(Text Opens)

A small garden space can still be beautiful


When it comes to creating an alluring garden or an enticing entertaining area, a small garden space can be beautiful

Whether you live in the city or the suburbs, it will come as no surprise that our outdoor spaces are dwindling. Gone are the days of vast backyards. Today, blocks are smaller, houses bigger, and the amount of garden space more limited. Also, more of us are living in townhouses where courtyards, rather than conventional gardens, are the norm, and apartments where balconies provide us with our only opportunity to enjoy an outdoor lifestyle or get a little green into our lives.

While lack of space is no barrier to creating a lush outlook, establishing an edible garden or achieving a pleasant outdoor lifestyle, there are many things you can do to make the most of small outdoor spaces. While it’s true that the more compact the space, the more creative you need to be and the more strategic your thinking, there are some “tricks of the trade” you can employ.

The colours you choose, the shapes you employ for your paths and garden beds, your planting palette and the manner in which you put your vertical planes to use all contribute to the creation of a space that looks bigger than it is and feels as airy and inviting as possible.

Curves and layers

“Small spaces are, in many ways, much more exciting than larger gardens — you really need to get the most out of every square metre,” says Georgia Harper of Georgia Harper Landscape Design. “In general, the idea is to blur the lines between inside and outside the garden to stop the gaze from moving too quickly around the area, and to create interest in dedicated spaces. Every site will have different challenges, but there are many things you can do to help almost any garden to maximise its impact and amenity.”

(Text Closes)

**Exercise requirements:**
(1) Answer these questions from the small-garden text:
(a) In townhouses, what is the norm instead of conventional gardens?
(b) In apartments, what provides the only opportunity to enjoy an outdoor lifestyle?
(c) Who is quoted under the heading "Curves and layers," and what business is that person with?
(2) Extract the passage of the small-garden text between "While lack of" and "you can employ.", inclusive.
(3) Turn the paragraph of the small-garden text that begins "Whether you live in the city" into a short bulleted list of its main facts.
These entries have no connection to the small-garden text.

(Raw data Opens)

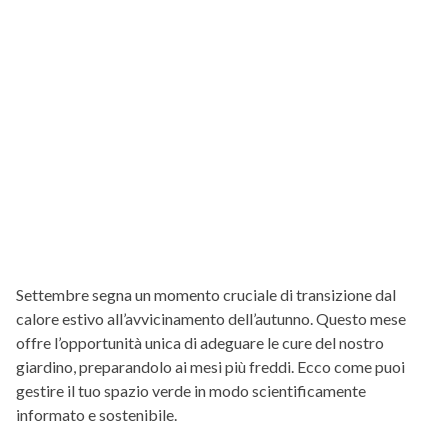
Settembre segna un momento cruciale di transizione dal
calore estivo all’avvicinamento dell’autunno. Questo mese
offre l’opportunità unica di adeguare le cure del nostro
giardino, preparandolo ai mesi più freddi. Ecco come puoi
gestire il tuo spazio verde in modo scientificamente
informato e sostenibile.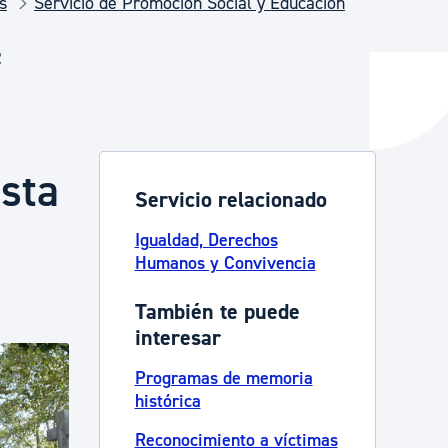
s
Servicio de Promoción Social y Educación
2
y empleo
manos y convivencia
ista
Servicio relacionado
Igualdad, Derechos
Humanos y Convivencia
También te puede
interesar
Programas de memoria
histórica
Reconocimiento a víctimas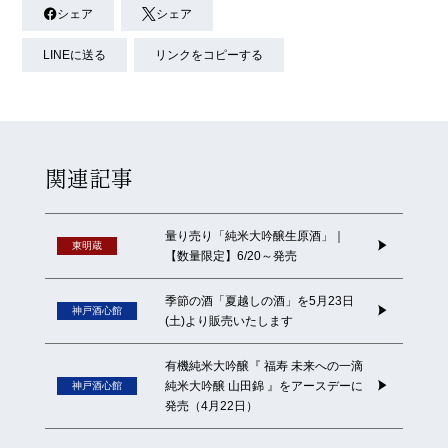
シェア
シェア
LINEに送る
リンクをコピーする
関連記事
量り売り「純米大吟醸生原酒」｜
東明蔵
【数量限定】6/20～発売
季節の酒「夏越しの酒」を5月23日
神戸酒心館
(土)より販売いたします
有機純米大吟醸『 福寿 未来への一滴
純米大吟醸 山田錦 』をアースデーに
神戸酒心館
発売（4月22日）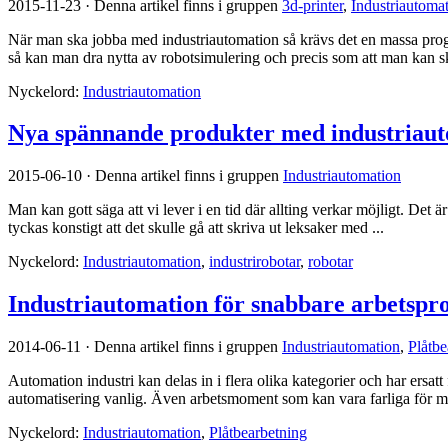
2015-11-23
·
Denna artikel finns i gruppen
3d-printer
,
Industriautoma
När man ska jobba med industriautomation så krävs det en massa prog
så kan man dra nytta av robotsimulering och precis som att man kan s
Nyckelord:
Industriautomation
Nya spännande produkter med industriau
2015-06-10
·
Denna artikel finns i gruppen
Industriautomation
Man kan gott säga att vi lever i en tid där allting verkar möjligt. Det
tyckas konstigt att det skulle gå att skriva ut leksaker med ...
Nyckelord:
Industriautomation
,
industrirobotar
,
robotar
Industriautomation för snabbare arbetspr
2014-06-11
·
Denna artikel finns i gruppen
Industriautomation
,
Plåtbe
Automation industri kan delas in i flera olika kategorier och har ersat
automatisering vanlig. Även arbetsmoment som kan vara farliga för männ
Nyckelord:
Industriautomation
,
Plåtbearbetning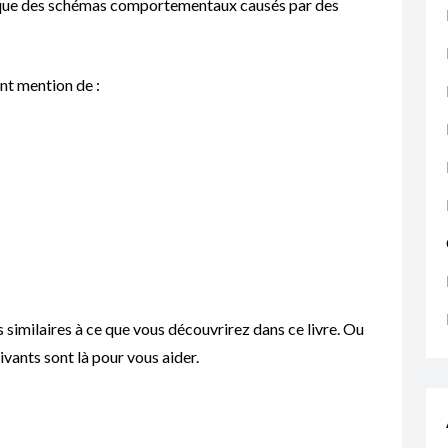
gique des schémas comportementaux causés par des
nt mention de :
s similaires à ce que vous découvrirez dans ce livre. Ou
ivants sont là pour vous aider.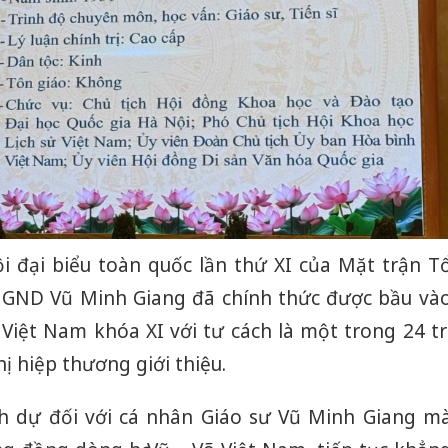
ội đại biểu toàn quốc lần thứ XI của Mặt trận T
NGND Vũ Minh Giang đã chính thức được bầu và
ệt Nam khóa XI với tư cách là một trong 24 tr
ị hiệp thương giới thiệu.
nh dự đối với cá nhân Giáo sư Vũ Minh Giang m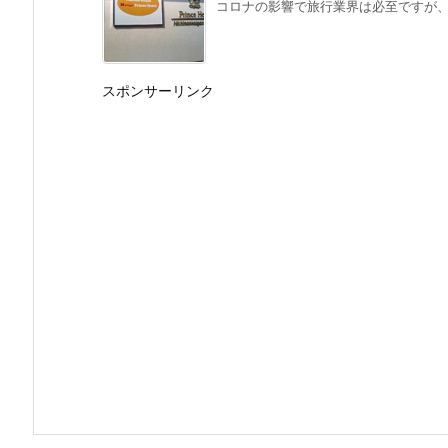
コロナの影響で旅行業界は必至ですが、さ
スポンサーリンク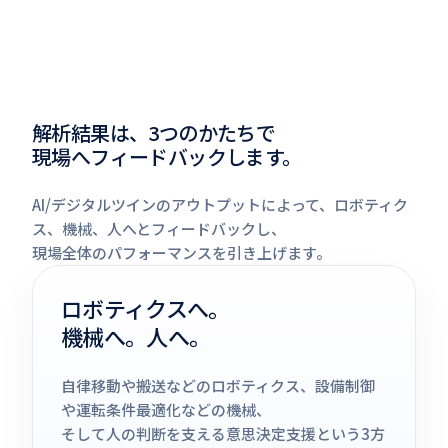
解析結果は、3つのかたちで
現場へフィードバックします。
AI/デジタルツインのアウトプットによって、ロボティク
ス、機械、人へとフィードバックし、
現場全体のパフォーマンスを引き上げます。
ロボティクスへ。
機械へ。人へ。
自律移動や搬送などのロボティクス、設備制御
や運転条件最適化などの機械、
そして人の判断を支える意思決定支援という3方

(Raw data Closes)
(Raw data Opens)

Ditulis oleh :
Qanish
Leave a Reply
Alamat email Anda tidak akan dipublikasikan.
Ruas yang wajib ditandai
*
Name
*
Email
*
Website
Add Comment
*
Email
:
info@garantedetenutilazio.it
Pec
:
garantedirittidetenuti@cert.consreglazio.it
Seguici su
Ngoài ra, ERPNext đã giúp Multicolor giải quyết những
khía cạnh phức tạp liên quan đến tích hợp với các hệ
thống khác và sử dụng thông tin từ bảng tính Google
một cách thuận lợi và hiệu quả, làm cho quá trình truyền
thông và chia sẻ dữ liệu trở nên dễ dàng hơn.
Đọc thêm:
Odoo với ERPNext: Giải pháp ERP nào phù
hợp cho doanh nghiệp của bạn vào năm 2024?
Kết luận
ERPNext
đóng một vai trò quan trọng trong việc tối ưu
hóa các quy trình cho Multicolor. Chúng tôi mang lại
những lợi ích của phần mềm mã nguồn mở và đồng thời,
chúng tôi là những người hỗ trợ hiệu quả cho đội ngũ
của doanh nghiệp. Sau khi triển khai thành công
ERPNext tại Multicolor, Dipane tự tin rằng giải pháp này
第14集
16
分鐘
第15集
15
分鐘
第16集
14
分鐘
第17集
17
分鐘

(Raw data Closes)
(Raw data Opens)

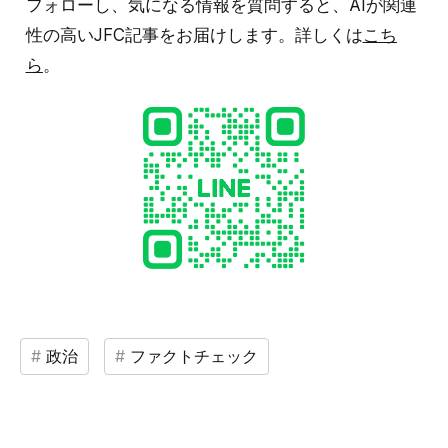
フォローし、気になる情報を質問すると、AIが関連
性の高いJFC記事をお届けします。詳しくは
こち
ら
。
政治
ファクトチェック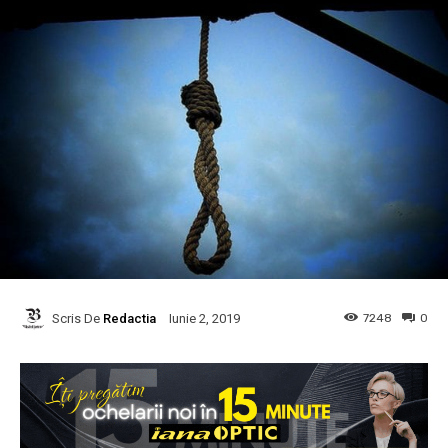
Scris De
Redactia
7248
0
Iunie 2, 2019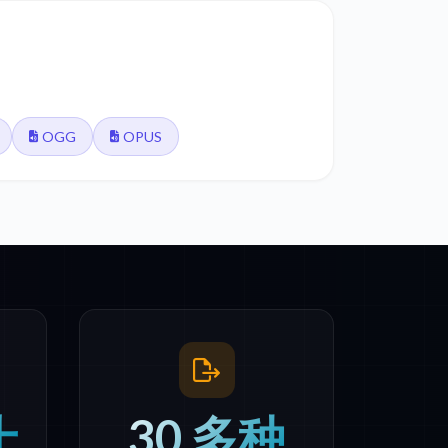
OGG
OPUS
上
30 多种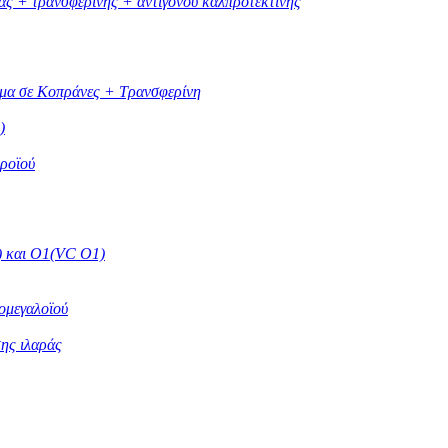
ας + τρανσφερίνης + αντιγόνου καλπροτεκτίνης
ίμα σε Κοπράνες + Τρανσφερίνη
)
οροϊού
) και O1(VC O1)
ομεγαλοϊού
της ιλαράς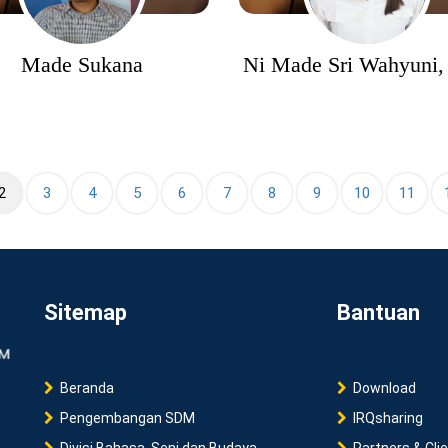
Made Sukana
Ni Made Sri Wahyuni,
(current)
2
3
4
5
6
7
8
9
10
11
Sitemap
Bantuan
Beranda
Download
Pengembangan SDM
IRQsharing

(Raw data Closes)

**Your written answers:**
(1)
(a) Courtyards.
(b) Balconies.
(c) Georgia Harper, of Georgia Harper Landscape Design.

(2)
While lack of space is no barrier to creating a lush outlook, establishing an edible garden or achieving a pleasant outdoor lifestyle, there are many things you can do to make the most of small outdoor spaces. While it’s true that the more compact the space, the more creative you need to be and the more strategic your thinking, there are some “tricks of the trade” you can employ.

(3)
- Outdoor spaces are shrinking in both cities and suburbs.
- Vast backyards are a thing of the past.
- Blocks are smaller, houses bigger, and garden space more limited.
- More people live in townhouses, where courtyards replace conventional gardens.
- In apartments, balconies are the only way to enjoy an outdoor lifestyle or add some green.